Background and Aims: TIPSS is a life saving procedure in cirrhotic patients with recurrent portal hypertension bleed and a palliative procedure for resistant ascites and hydrothorax. Methods: Clinical data of concurrent patients who underwent TIPSS for various indications from 2014 to 2018 was analyzed retrospectively Results: Total 16 patients underwent TIPSS during this period. Mean age was 53 (12–71) years, predominantly males (M:F:: 11:5), most common cause of underlying cirrhosis was cryptogenic. Mean MELD score was 16 (10–24), most common indication was resistant ascites (RA-10), other indications were RA+ hydrothorax (3), budd chiari syndrome with failed venous plasty (1), hepato renal syndrome (2). One of the patient had partial portal vein thrombosis and one had chronic portal vein thrombosis with large collaterals. TIPSS was placed from right hepatic vein to a collateral. In most of the patients covered stent was used except in 5, all were started on dual antiplatelets and LMWH post procedure, however stent patency rate was similar in both the groups. Most of the patients improved after the procedure, 2 patients required recurrent ascitic tapping for 3 months post TIPSS however ascites responded. 5 patients out of 16 had recurrent hepatic encephalopathy requiring admission but all of them were managed with anti coma measures, none required stent size reduction. One of them underwent liver transplant, 1 had subdural hematoma.

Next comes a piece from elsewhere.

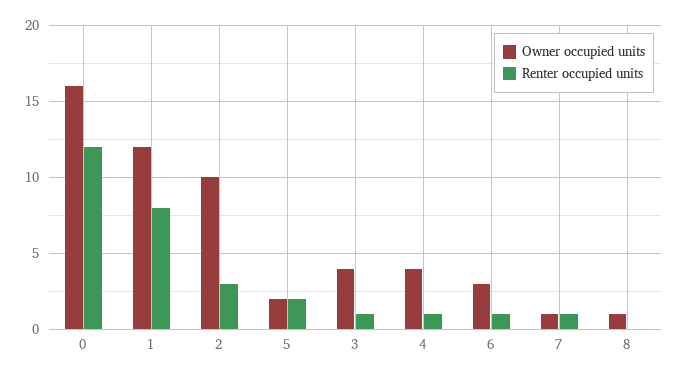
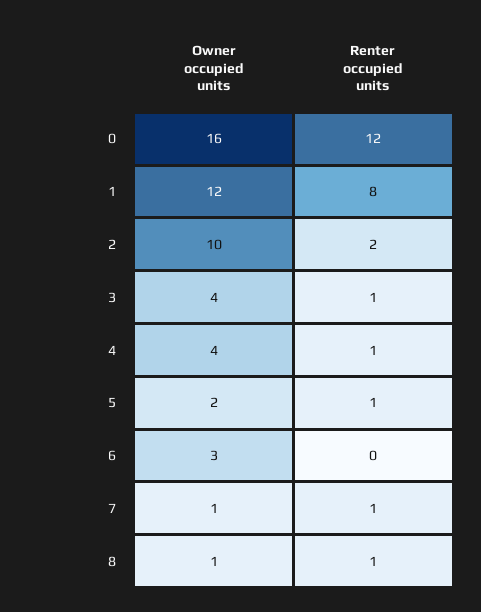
Renter occupied units, 2: 3 -> 2
Renter occupied units, 5: 2 -> 1
Renter occupied units, 6: 1 -> 0
Renter occupied units, 8: 0 -> 1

Mean survival of our group post TIPSS was 16.6 (0.2–48) months. TIPSS patency was 100% in the study period. Conclusions: TIPSS has good survival benefits in well-chosen patients with life threatening complications related to cirrhosis. TIPSS could provide a good quality of life in those who don’t have option of liver transplant. Anticoagulation may not be a must in all patients to maintain TIPSS patency. The authors have none to declare.